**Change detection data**
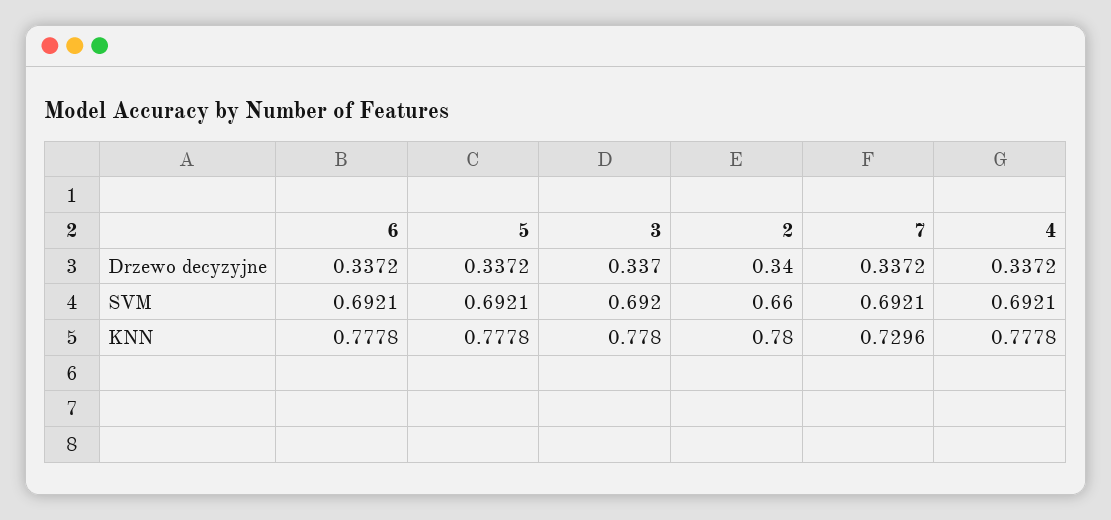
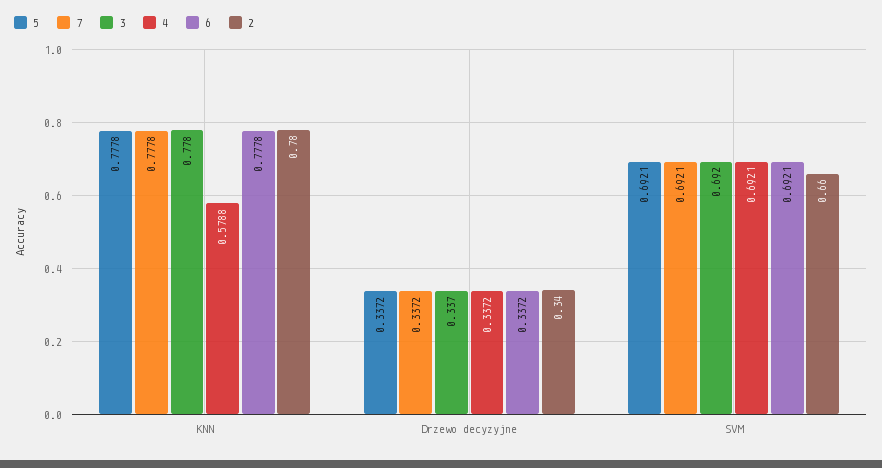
  {
    "6": {
      "Drzewo decyzyjne": 0.3372,
      "SVM": 0.6921,
      "KNN": 0.7778
    },
    "5": {
      "Drzewo decyzyjne": 0.3372,
      "SVM": 0.6921,
      "KNN": 0.7778
    },
    "3": {
      "Drzewo decyzyjne": 0.337,
      "SVM": 0.692,
      "KNN": 0.778
    },
    "2": {
      "Drzewo decyzyjne": 0.34,
      "SVM": 0.66,
      "KNN": 0.78
    },
    "7": {
      "Drzewo decyzyjne": 0.3372,
      "SVM": 0.6921,
-     "KNN": 0.7296
+     "KNN": 0.7778
    },
    "4": {
      "Drzewo decyzyjne": 0.3372,
      "SVM": 0.6921,
-     "KNN": 0.7778
+     "KNN": 0.5788
    }
  }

**YOUR GOAL**
Without the pictures, give back the entries exactly.

**ANSWER TO THE PROBLEM**
  {
    "6": {
      "Drzewo decyzyjne": 0.3372,
      "SVM": 0.6921,
      "KNN": 0.7778
    },
    "5": {
      "Drzewo decyzyjne": 0.3372,
      "SVM": 0.6921,
      "KNN": 0.7778
    },
    "3": {
      "Drzewo decyzyjne": 0.337,
      "SVM": 0.692,
      "KNN": 0.778
    },
    "2": {
      "Drzewo decyzyjne": 0.34,
      "SVM": 0.66,
      "KNN": 0.78
    },
    "7": {
      "Drzewo decyzyjne": 0.3372,
      "SVM": 0.6921,
-     "KNN": 0.7296
+     "KNN": 0.7778
    },
    "4": {
      "Drzewo decyzyjne": 0.3372,
      "SVM": 0.6921,
-     "KNN": 0.7778
+     "KNN": 0.5788
    }
  }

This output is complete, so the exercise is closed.